Location
- 4103 W Slaughter Lane Austin, Texas United States 30°11′13″N 97°51′22″W﻿ / ﻿30.187°N 97.856°W

Information
- Type: public
- Established: 1988; 38 years ago
- School district: Austin Independent School District
- Principal: Brad Lancaster
- Staff: 143.93 (FTE)
- Grades: 9–12
- Enrollment: 2,869 (2025–2026)
- Student to teacher ratio: 18,71
- Campus: 160 acres
- Colors: Black, Red, Silver
- Athletics conference: UIL Class 6A
- Mascot: Bulldogs
- Website: bowie.austinschools.org

= Bowie High School (Austin, Texas) =

James Bowie High School is a public high school in the southwest region of Austin, Texas.

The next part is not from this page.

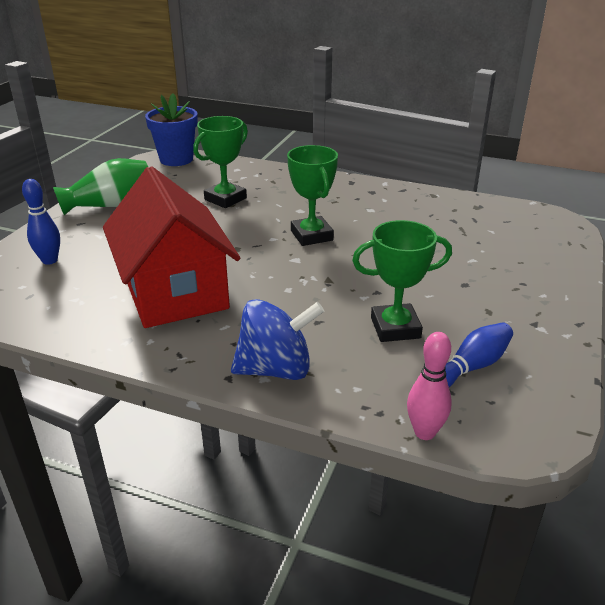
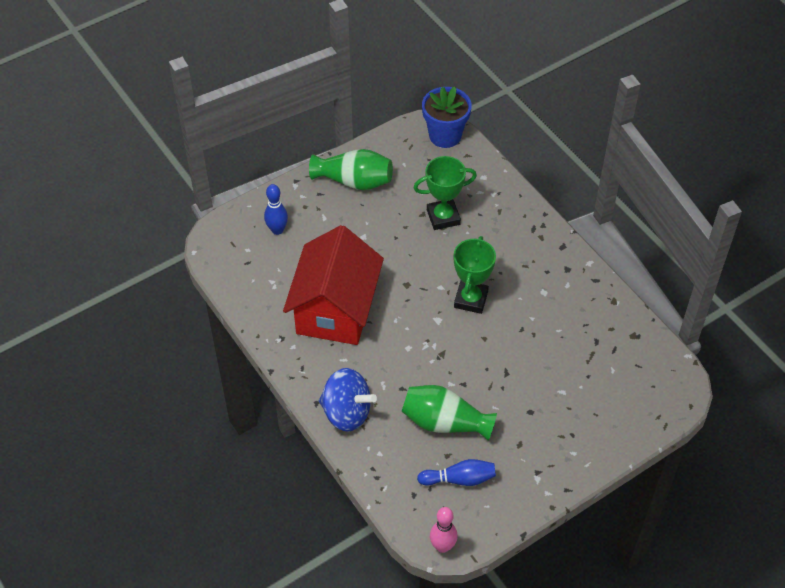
camera: 35 degrees right, 20 degrees up
(395, 328) = (444, 422): green trophy -> green vase
(424, 432) = (388, 504): pink bowling pin -> pink bowling pin (442, 546)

It is named after James Bowie, a prominent figure in Texan History who played a role in the Texas Revolution and gained recognition for his actions in the Battle of the Alamo. With 2,875 students, James Bowie High School is the largest school within the Austin Independent School District and the fourth largest secondary school in Central Texas. The school was established in 1988 on 60 acre of land donated to the school district by Circle C Ranch, which again in 2011 donated 100 acre for athletic purposes.

==Academics==
Bowie was named a National Blue Ribbon School in 1992-93. Other awards include 2002 "Exemplary" School of Excellence by Texas Education Agency, 2002 "Gold Performance Acknowledgments" by Texas Education Agency, 2002 5 Star High School by Texas Monthly & National Center for Educational Accountability, and 2004 Recognized High School by Texas Education Agency. Children at Risk ranked Bowie the #8 public high school in Austin in 2012.

==Notable people==
- Twins Marcus and Michael Griffin, former NFL players.
- Stephen Randolph, former MLB and NPB baseball player.